- Opening Delimiter -

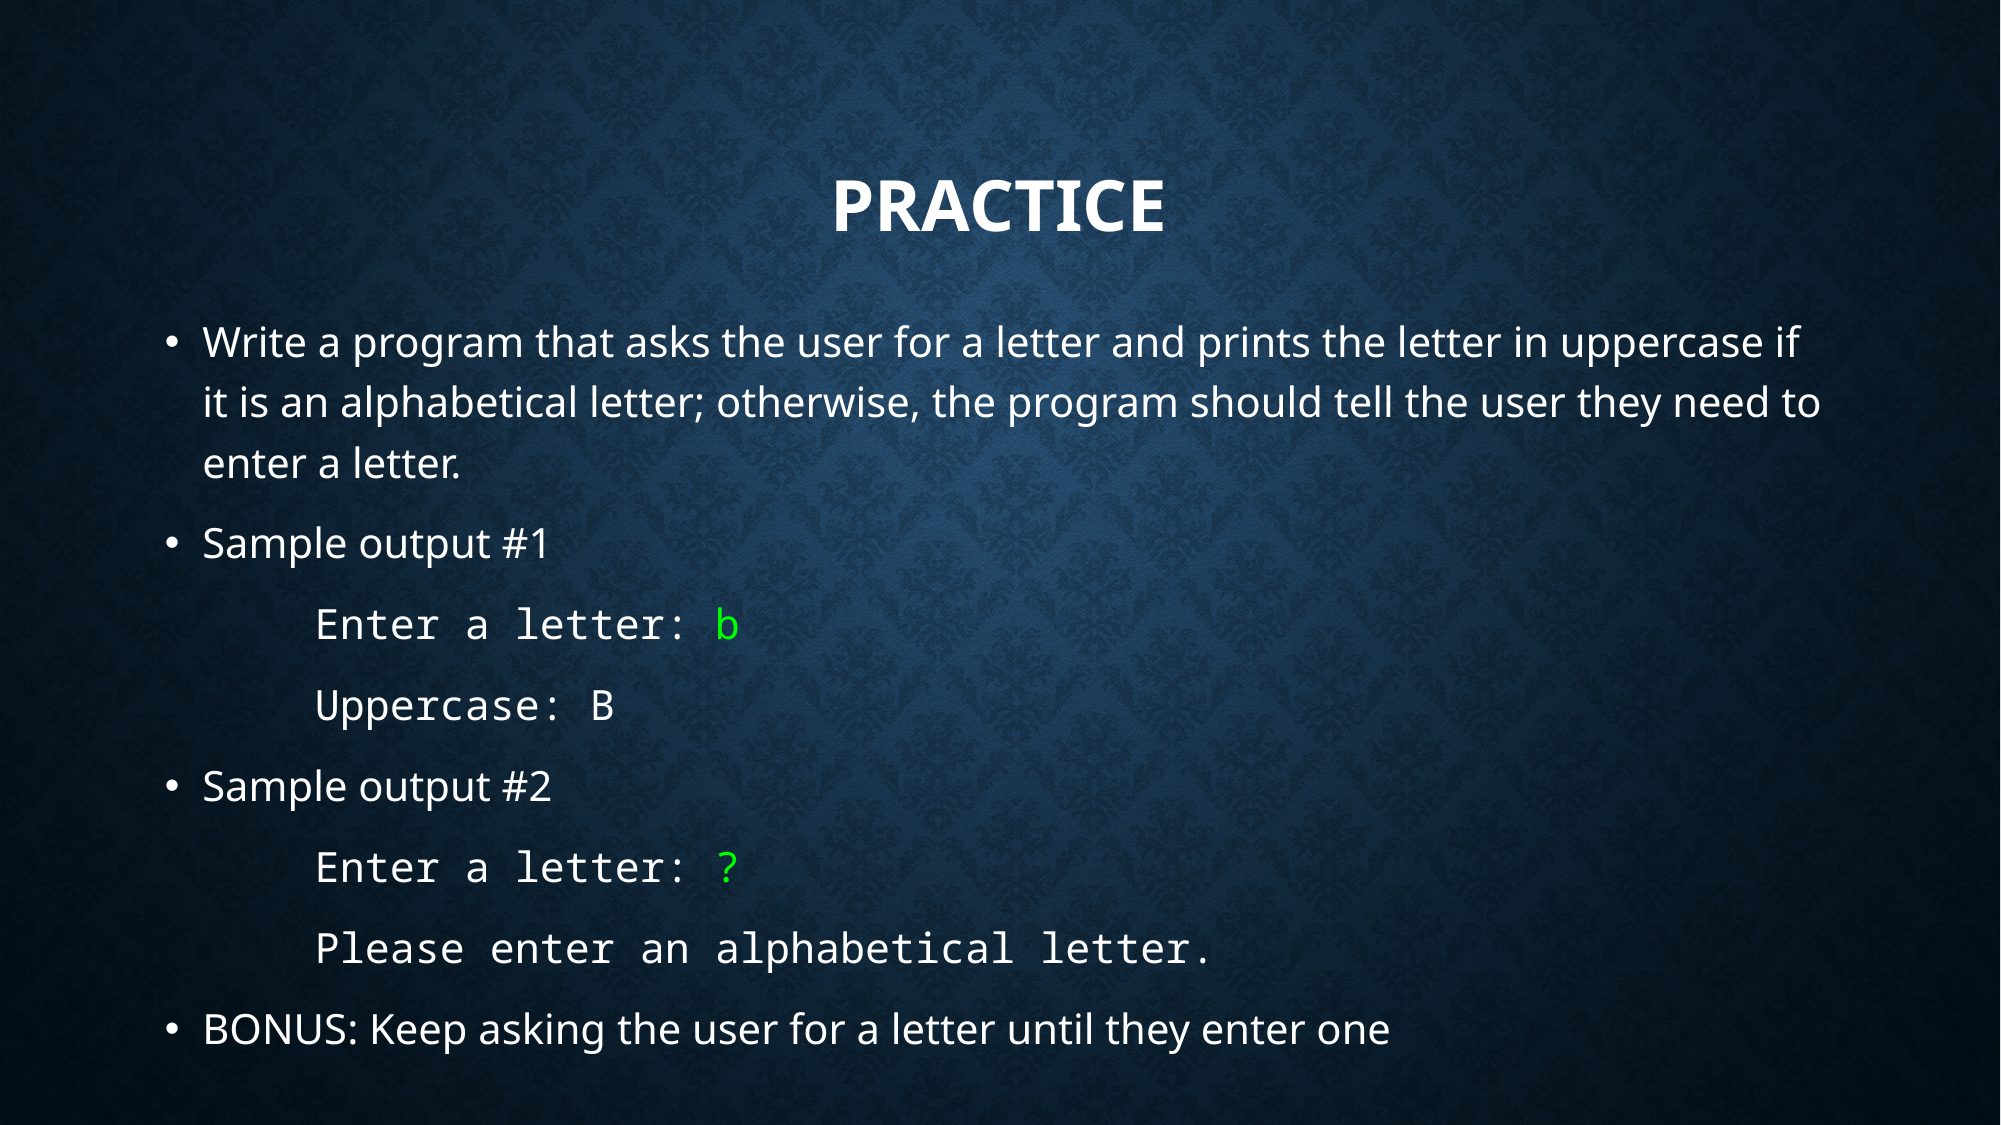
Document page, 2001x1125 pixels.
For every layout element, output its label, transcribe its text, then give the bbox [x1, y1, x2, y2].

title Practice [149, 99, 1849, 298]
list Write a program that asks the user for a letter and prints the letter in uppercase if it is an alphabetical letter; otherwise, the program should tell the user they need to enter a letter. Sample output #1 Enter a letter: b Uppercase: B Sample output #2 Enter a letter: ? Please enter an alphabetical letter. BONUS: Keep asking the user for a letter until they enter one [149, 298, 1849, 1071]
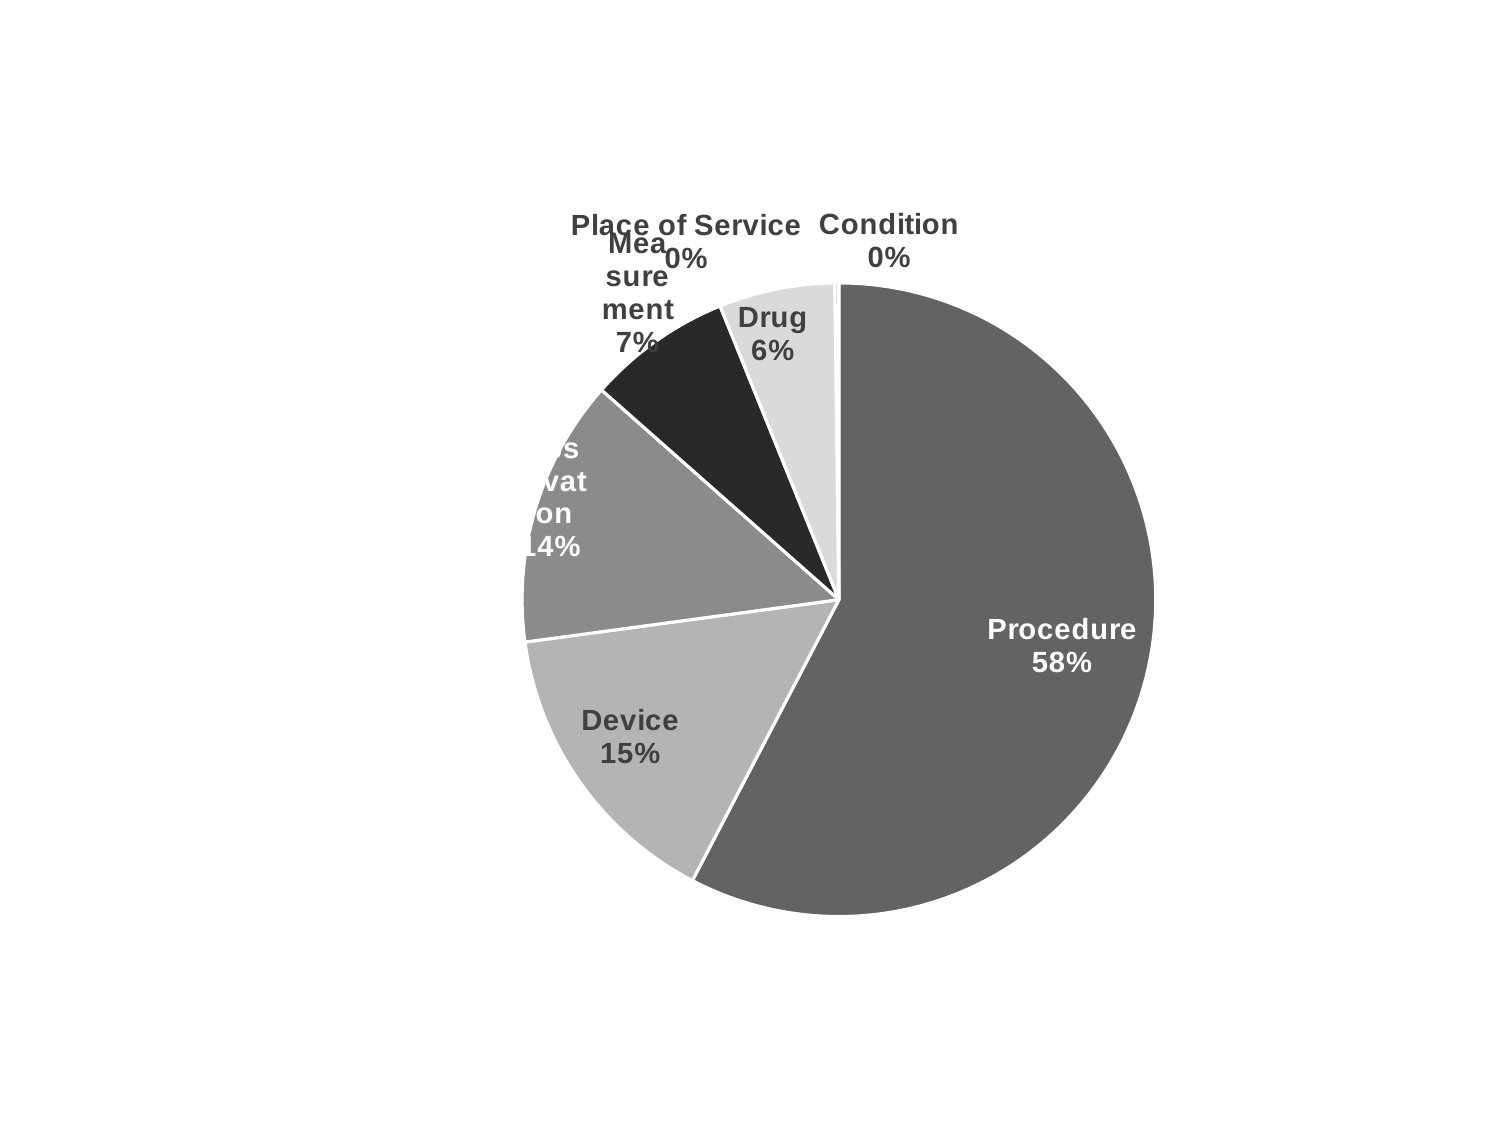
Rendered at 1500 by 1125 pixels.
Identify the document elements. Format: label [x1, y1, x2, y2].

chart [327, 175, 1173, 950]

- Closing Delimiter -

Wherever "pixels" occurs in the records above, copy the line it sits in.

Document page, 2001x1125 pixels.
Rendered at 1500 by 1125 pixels.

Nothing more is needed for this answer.